> **TO-DO ITEM**: Report the number of lines in the data below where the string "Denne" shows up, and only that number.

> **TASK MATERIAL**:

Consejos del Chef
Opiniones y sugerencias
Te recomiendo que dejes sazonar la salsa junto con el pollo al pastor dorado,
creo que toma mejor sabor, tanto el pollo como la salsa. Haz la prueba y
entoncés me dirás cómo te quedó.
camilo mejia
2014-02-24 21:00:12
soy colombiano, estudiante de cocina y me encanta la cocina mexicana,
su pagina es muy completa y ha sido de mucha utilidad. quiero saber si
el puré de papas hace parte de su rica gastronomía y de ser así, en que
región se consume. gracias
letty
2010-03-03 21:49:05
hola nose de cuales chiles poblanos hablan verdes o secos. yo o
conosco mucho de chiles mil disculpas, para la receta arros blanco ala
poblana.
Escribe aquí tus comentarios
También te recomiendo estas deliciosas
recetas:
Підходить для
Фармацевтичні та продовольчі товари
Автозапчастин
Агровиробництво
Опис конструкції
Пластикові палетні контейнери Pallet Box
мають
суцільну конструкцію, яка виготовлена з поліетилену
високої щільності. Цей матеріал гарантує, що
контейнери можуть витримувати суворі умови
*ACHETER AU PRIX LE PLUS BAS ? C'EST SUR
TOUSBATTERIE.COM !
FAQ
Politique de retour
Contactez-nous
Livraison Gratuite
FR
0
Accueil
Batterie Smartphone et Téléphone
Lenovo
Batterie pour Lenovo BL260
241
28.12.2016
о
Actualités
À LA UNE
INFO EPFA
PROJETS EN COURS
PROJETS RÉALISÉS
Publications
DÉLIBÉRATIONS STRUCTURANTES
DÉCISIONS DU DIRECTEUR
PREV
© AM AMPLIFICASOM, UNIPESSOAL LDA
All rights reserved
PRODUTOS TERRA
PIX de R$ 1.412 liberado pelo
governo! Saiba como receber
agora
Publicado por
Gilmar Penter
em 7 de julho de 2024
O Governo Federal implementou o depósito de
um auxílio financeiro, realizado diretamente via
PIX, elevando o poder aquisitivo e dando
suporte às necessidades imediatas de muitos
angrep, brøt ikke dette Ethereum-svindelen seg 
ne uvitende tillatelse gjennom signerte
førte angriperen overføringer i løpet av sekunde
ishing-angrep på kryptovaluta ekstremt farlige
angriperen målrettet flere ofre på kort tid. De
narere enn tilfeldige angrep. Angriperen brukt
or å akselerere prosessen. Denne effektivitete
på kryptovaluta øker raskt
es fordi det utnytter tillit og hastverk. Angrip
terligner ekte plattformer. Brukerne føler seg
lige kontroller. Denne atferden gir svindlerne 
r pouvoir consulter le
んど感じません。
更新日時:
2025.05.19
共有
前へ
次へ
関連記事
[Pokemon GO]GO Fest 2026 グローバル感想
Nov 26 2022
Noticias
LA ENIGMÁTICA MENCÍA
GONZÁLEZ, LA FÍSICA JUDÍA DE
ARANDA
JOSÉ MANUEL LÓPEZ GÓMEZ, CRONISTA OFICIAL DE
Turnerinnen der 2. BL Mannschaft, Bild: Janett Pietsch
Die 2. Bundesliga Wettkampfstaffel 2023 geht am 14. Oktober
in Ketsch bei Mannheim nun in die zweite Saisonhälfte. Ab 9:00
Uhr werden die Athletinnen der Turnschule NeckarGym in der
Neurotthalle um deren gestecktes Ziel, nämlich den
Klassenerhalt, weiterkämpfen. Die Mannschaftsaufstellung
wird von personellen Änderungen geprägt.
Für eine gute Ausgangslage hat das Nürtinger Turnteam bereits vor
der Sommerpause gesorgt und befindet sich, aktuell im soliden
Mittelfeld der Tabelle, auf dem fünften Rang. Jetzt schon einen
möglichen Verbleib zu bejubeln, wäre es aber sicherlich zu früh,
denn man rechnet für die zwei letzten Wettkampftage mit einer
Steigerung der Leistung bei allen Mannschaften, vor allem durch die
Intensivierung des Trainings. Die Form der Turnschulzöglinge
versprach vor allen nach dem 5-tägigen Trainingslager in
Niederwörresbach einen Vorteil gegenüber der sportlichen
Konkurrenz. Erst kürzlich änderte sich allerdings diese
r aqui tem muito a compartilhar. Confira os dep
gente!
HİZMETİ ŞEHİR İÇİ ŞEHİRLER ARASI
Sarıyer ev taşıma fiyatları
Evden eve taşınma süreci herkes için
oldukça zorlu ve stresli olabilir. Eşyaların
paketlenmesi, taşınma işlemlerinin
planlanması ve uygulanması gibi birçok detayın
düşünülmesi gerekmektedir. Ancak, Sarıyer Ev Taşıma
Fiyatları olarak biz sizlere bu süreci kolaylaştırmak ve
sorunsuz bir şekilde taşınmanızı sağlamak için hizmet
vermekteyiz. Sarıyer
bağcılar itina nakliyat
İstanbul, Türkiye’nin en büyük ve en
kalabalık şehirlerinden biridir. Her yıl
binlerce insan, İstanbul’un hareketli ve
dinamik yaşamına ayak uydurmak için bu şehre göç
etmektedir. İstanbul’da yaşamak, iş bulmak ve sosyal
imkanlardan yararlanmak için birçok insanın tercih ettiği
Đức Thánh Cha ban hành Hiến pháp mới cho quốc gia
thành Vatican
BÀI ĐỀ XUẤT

> **OUTPUT FOR THIS TASK**: 2